Pork imports set to hit a record
Updated: 2011-09-17 07:39
By Li Jiabao (China Daily)
The United States Meat Export Federation presents US pork at a food exhibition in Nanjing, Jiangsu province. China imported 91,000 tons of US pork during the first seven months of this year, a five-fold increase from 14,900 tons in the same period last year. [Photo / China Daily]
BEIJING - China's pork imports are likely to hit a record this year, but the surge will have limited influence on surging prices, analysts said.
"China imported about 400,000 tons of pork and pork offal in the first five months of this year, up 43 percent year-on-year, and imports will probably hit a record 1 million tons this year," said Ma Chuang, deputy secretary-general of the China Animal Agriculture Association.
An earlier report from the Netherlands-based Rabobank Group indicated that the potential gap between pork supply and demand would be between 2 and 2.5 million tons in 2012. The import volume of pork and pork offal will be 1.1 to 1.4 million tons this year, which will be between 25 percent and 60 percent higher than 2010's figure.
China's pork prices, a key driver of inflation, rose 0.7 percent in the week ending Sept 11 from the previous week, hitting a new record, data from the Ministry of Commerce showed on Wednesday. It was the fifth consecutive weekly rise in pork prices, according to Reuters.

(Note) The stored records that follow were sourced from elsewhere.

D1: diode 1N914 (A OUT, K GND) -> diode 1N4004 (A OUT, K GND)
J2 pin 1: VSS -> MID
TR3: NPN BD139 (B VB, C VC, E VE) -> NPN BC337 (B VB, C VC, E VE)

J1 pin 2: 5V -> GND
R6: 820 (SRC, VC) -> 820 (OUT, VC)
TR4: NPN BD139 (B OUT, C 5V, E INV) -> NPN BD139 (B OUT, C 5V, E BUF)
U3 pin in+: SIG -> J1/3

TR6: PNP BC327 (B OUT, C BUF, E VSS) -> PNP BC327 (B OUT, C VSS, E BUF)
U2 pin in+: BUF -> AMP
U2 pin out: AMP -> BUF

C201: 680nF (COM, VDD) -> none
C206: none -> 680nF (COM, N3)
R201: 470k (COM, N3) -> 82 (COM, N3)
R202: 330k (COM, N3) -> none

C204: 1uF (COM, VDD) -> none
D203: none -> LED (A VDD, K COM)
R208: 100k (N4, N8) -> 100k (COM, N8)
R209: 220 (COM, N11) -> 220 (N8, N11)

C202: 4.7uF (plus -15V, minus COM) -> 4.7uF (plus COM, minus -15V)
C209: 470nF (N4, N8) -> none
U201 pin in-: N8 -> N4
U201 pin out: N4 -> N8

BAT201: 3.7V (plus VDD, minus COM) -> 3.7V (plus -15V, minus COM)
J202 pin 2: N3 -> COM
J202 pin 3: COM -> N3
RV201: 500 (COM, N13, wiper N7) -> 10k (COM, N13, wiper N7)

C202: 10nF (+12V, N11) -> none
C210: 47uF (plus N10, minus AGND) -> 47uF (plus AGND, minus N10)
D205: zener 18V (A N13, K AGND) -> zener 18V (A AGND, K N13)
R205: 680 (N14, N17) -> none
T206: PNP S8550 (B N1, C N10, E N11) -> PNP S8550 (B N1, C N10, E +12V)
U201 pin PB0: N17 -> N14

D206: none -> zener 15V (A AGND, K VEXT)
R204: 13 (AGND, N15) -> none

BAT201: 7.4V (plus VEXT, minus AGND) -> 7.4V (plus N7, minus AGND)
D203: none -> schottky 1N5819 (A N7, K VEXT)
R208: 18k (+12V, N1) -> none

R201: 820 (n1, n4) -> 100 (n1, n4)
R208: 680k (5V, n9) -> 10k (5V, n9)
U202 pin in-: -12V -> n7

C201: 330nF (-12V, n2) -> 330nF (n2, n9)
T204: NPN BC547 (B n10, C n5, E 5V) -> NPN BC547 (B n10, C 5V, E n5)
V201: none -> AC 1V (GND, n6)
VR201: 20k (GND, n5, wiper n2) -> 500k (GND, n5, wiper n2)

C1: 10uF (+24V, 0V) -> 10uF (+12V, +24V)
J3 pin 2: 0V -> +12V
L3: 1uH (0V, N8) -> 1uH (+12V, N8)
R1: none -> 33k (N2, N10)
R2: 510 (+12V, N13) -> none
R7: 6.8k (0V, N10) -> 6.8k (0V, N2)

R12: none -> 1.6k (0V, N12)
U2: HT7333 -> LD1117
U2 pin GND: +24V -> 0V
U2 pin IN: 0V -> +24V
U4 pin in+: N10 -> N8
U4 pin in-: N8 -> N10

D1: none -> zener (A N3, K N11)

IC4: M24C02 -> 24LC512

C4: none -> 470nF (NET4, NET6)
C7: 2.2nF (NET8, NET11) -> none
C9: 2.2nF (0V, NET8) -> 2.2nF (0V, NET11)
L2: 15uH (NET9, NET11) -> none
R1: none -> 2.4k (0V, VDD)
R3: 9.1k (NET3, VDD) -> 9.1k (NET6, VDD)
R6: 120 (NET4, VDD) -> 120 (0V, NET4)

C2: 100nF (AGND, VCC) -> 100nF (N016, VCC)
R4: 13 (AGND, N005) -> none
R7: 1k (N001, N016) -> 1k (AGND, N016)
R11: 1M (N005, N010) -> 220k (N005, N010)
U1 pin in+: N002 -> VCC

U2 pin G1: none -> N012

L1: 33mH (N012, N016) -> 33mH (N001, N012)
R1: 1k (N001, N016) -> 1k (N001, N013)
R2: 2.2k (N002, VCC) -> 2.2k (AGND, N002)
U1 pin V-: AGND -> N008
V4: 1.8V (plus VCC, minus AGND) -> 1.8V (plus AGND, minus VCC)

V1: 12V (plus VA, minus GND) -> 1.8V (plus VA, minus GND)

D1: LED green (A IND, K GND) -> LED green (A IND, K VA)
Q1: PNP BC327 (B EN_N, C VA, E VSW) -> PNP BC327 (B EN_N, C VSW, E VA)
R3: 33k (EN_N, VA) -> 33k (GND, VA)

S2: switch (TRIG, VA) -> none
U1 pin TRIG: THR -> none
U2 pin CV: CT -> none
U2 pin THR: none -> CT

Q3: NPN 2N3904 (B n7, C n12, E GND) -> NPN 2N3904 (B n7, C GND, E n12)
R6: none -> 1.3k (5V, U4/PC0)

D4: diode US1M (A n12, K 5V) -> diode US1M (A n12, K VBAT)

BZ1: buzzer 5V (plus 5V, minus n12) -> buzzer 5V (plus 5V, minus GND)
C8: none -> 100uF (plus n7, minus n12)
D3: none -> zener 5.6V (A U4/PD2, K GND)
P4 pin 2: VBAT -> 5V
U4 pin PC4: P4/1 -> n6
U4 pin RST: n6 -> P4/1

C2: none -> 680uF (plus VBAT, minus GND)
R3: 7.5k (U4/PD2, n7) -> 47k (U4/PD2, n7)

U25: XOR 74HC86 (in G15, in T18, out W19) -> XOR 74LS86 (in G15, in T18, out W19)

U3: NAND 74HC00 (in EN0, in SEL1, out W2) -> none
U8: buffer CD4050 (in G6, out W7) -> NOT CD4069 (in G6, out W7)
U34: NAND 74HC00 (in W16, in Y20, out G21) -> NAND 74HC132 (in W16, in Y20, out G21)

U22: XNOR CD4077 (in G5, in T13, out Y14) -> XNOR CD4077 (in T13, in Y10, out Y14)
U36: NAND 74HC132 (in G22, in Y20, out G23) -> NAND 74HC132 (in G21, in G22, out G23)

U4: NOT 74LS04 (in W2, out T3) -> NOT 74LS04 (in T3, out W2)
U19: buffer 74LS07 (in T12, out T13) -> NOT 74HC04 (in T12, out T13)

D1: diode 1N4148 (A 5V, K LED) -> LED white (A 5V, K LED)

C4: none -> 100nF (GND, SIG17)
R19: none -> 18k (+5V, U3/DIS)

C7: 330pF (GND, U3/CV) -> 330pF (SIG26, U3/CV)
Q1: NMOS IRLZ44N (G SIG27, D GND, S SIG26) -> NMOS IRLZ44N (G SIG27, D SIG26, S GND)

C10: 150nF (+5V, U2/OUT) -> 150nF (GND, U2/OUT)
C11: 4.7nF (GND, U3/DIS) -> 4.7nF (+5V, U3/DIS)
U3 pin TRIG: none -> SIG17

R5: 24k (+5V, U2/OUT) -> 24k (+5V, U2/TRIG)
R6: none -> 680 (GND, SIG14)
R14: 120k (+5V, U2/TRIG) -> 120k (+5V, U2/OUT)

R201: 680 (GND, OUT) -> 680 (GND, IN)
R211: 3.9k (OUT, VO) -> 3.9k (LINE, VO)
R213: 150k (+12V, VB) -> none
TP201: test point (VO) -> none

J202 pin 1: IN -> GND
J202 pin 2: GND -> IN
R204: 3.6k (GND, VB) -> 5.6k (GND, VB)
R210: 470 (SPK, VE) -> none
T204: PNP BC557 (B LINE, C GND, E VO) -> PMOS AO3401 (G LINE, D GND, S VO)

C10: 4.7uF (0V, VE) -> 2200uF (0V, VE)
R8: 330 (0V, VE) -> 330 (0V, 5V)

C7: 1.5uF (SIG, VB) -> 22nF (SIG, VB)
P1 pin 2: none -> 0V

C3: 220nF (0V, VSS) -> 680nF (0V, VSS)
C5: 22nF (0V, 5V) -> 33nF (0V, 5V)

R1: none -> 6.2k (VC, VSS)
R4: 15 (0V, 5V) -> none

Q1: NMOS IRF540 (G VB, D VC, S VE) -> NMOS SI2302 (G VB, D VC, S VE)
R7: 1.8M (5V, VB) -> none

"The imports of pork and pork offal will not have an actual influence on surging domestic prices because imports only account for a very small share of China's huge pork consumption, and it is not practical to turn to imports to curb the price," said Huang Guiheng, a manager in the research department of Bric Global Agricultural Consultant Ltd, a domestic market research firm.
The price of pork will continue to be high in the foreseeable future owing to the rising cost of labor, corn and feed and the risks inherent in the industry, such as stock mortality. Huang said prices will begin to decline "around the second quarter of next year, with supplies increasing from July onwards".
However, Ma said the central government will not rely on imports to regulate the price surge, although there is no limit on imports. He expects pork prices to have a "soft landing" as the market regulates itself and "steadiness and sustainability are key factors for livestock production".
China's imports of pork and pork offal reached their peak in 2008 with a volume of 910,000 tons. In 2010, the country imported 900,000 tons of pork, with Denmark being the major supplier, followed by the United States, Canada and France.
About 700,000 tons of the imports comprised offal including pigs' heads, knuckles and haslet (a form of meatloaf) which are not eaten in Western countries but are common in the diets of Asian countries.
"In the first five months of this year, more than half of China's pork imports came from the US," Ma said.
The cumulative volume of US pork imports was more than 91,000 tons during the first seven months of this year, a five-fold increase from 14,900 tons in the same period last year, according to report in the China Business News, citing the United States Department of Agriculture (USDA). China is the fifth-largest market for US pork exports.
The country has been a net importer of pork and pork offal since 2007 and net imports will maintain their momentum over the long term, a factor that will further benefit producers in Western countries.
"China's surging demand for pork and pork offal implies an optimal export scenario because pork offal is not eaten in Western countries and is not allowed to be processed into animal feed," said Ma, who suggested European and US pork producers should supply pork to their local markets and export offal to Asian countries
Moreover, farmers overseas can profit from pork offal exports and save money on disposing of the surplus, he added.
In general, it costs $40 for US farmers to dispose of a ton of chicken's feet, which are not eaten in the US but are popular in Asia, if they were not exported.
Pork offal accounts for about 12 or 13 percent of US pork production.
US pork exports are forecast to rise 4 percent to $5.2 billion in 2012 because of robust demand, particularly from Japan, South Korea, and China, according to the USDA.
Although imports of pork and pork offal accounted for less than 2 percent of China's pork consumption in 2010 - approximately 50.7 million tons - but still had a negative effect on domestic pig breeding and production.
"Imports of pork and pork offal usually come in large volumes and with higher quality but at a cheaper price, which is damaging the domestic industry," Ma said.
Another problem is the quality of pork offal, as there are no health and safety standards on these products in the US and Europe.